**Supplied material**.
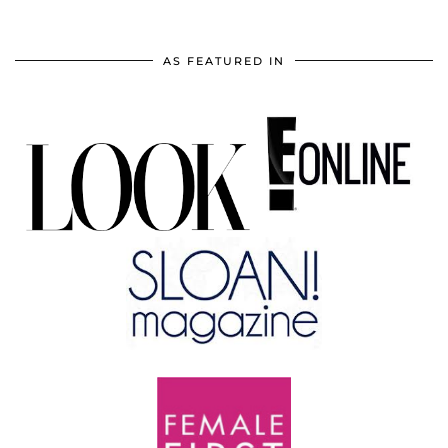
AS FEATURED IN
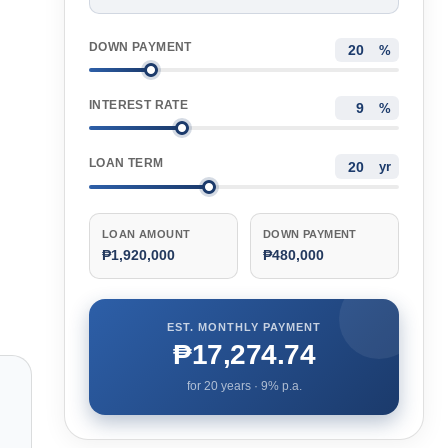
DOWN PAYMENT
%
INTEREST RATE
%
LOAN TERM
yr
LOAN AMOUNT
DOWN PAYMENT
₱1,920,000
₱480,000
EST. MONTHLY PAYMENT
₱17,274.74
for
20
years ·
9
% p.a.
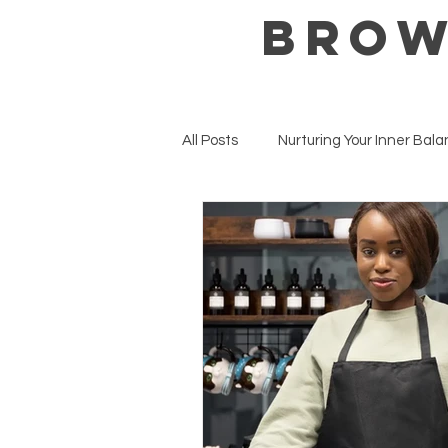
BROW
All Posts
Nurturing Your Inner Bal
Mental Health Matters
Well
Seasonal Wellness & Intentions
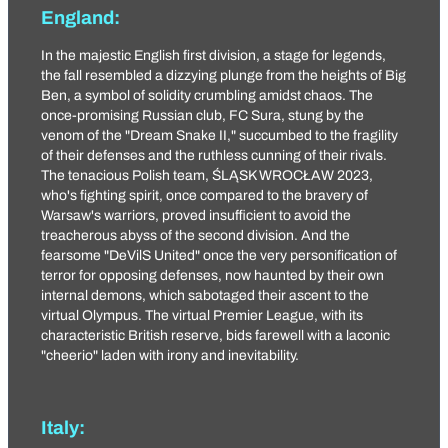
England:
In the majestic English first division, a stage for legends,
the fall resembled a dizzying plunge from the heights of Big
Ben, a symbol of solidity crumbling amidst chaos. The
once-promising Russian club, FC Sura, stung by the
venom of the "
Dream Snake II
," succumbed to the fragility
of their defenses and the ruthless cunning of their rivals.
The tenacious Polish team,
ŚLĄSK WROCŁAW 2023
,
who's fighting spirit, once compared to the bravery of
Warsaw's warriors, proved insufficient to avoid the
treacherous abyss of the second division. And the
fearsome "
DeVilS United
" once the very personification of
terror for opposing defenses, now haunted by their own
internal demons, which sabotaged their ascent to the
virtual Olympus. The virtual Premier League, with its
characteristic British reserve, bids farewell with a laconic
"cheerio" laden with irony and inevitability.
Italy:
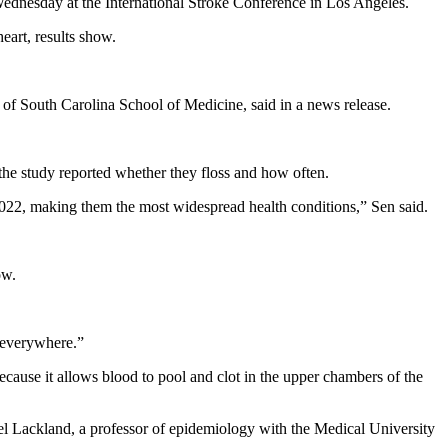
t Wednesday at the International Stroke Conference in Los Angeles.
eart, results show.
y of South Carolina School of Medicine, said in a news release.
 the study reported whether they floss and how often.
 2022, making them the most widespread health conditions,” Sen said.
ow.
e everywhere.”
 because it allows blood to pool and clot in the upper chambers of the
aniel Lackland, a professor of epidemiology with the Medical University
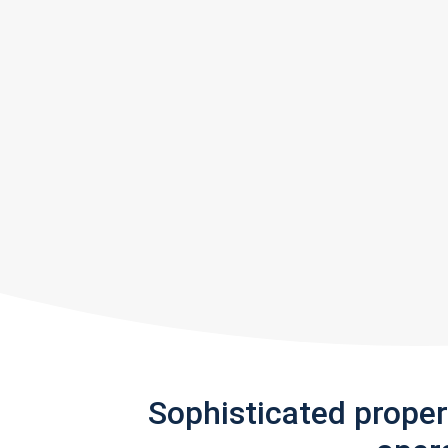
Sophisticated prope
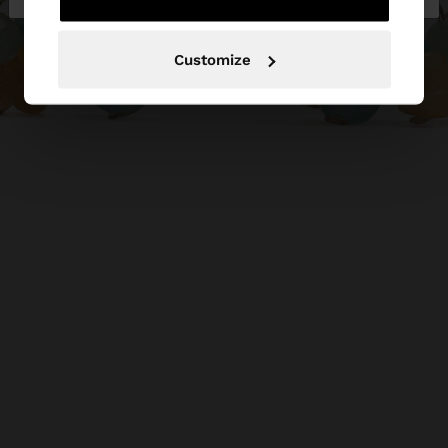
Customize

**The task**. Copy out each line in the preceding records that contains "their".

**Exercise result**.
of their defenses and the ruthless cunning of their rivals.
terror for opposing defenses, now haunted by their own
internal demons, which sabotaged their ascent to the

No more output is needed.